In contrast to the Runx proteins from the cnidarians and the demosponge Amphimedon, the CBFβ binding face of the sponge Oscarella carmela Runx protein is quite distinct, with many non-conservative amino acid substitutions found both in the periphery and in the center of the CBFβ binding region (Figure 3F). This suggests either that the corresponding CBFβ protein in this sponge is considerably different, or that the Oc-Runx does not bind a CBFβ protein at all.
Phylogenetic history of Runx and CBFβ
Runx and CBFβ genes have previously been reported in many different phyla of triploblastic animals where a single species may contain multiple Runx or CBFβ genes. The detection of Runx and CBFβ genes in cnidarians and sponges allows, for the first time, reconstruction of their early evolutionary history, in the period preceding the evolutionary origin of Triploblasts.

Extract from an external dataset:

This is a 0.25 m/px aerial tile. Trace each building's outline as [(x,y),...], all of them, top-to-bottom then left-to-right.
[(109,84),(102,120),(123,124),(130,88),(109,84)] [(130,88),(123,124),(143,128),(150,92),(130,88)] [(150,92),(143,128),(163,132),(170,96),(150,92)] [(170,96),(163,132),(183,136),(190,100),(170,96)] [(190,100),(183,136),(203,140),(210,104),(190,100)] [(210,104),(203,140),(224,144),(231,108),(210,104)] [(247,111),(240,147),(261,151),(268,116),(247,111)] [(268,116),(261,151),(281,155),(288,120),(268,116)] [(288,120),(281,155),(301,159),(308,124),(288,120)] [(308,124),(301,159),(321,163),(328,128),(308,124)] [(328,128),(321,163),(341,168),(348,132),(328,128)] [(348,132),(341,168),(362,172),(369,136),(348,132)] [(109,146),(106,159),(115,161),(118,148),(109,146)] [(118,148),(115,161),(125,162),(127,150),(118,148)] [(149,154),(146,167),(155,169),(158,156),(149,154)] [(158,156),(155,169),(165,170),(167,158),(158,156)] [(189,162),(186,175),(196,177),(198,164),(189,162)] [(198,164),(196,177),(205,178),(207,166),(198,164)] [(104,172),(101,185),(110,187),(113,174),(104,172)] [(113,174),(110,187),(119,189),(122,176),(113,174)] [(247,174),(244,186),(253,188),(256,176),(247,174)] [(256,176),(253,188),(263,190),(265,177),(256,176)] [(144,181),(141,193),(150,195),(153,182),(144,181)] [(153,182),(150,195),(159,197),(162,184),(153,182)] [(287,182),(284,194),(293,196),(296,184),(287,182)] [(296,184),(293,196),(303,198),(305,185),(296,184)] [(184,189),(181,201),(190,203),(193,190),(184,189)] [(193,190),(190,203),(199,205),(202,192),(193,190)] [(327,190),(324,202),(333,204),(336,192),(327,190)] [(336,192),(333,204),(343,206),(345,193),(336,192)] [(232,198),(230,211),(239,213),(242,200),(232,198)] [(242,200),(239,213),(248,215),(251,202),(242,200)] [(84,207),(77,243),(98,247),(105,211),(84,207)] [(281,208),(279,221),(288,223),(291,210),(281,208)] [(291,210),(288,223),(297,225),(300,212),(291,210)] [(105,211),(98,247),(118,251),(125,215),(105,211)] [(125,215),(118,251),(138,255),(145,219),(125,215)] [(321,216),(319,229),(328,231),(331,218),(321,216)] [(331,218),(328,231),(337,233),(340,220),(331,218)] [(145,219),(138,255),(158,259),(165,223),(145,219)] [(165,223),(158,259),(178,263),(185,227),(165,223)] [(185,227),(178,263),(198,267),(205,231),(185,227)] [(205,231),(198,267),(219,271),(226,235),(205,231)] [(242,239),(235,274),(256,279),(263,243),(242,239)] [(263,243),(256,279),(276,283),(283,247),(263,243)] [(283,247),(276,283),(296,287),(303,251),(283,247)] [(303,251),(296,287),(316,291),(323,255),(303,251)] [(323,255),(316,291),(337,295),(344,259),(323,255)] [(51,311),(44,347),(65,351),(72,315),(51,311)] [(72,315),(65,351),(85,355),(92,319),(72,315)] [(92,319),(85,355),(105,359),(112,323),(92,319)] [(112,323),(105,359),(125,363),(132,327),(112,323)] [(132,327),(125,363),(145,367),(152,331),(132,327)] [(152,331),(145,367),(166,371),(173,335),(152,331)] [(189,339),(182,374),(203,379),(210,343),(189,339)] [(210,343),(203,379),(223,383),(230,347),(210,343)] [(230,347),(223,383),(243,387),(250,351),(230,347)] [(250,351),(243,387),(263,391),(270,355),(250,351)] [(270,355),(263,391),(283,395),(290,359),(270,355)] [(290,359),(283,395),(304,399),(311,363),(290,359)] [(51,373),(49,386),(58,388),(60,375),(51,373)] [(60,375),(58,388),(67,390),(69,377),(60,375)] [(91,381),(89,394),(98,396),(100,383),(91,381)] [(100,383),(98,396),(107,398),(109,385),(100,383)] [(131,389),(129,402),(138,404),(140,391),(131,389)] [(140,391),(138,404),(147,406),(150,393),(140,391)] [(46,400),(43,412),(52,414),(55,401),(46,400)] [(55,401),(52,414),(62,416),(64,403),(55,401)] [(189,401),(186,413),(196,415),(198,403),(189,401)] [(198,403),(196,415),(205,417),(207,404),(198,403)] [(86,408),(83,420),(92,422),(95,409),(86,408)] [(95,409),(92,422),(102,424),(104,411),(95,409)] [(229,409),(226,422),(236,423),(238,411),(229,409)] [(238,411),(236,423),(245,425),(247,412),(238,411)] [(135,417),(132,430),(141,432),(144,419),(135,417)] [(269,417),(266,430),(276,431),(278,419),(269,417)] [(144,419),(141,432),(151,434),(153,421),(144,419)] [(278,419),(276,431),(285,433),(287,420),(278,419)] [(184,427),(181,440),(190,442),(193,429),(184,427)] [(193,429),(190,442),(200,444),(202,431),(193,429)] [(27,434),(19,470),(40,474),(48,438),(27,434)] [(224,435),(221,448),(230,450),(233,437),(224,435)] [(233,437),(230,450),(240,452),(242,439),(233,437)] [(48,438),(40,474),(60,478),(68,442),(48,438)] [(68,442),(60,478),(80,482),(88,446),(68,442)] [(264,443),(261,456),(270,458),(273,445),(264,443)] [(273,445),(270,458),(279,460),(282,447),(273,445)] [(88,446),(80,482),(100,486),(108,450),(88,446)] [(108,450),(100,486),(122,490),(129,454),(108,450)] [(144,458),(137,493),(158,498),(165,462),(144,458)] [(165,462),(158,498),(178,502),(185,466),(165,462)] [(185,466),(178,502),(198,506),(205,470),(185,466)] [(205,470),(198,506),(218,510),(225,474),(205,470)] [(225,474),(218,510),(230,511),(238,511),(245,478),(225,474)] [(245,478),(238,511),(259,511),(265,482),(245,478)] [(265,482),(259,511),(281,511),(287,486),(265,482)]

Figure 4B depicts a phylogeny of CBFβ proteins that is rooted using the single sequence from the sponge Amphimedon. Once again, the nematode sequences were found to be highly divergent from other metazoan CBFβ proteins, and they were excluded from this analysis. A tree containing these sequences is presented as Additional file 7 (see Additional file 10 for taxon IDs). Like the Runx tree, this gene tree recovers the monophyly of a number of accepted taxonomic groups. It groups the three cnidarian sequences, the two sea urchin sequences, the five insect sequences, the two ascidian sequences and the eight vertebrate sequences. Furthermore, the vertebrate clade is subdivided among three well established monophyletic taxa: the two jawless fishes (Eptatretus and Petromyzon), the two ray-finned fishes (Danio and Oryzias), and the four tetrapods (Xenopus, Gallus, Mus, and Homo). Once again, as in the Runx tree, the sea urchin sequences (Strongylocentrotus and Paracentrotus) do not group with other deuterostome sequences or even with the other echinoderm sequence in the analysis, the sea star Asterina. The tree is not consistent with triploblast monophyly because the cnidarian sequences fall within a cluster of deuterostome sequences.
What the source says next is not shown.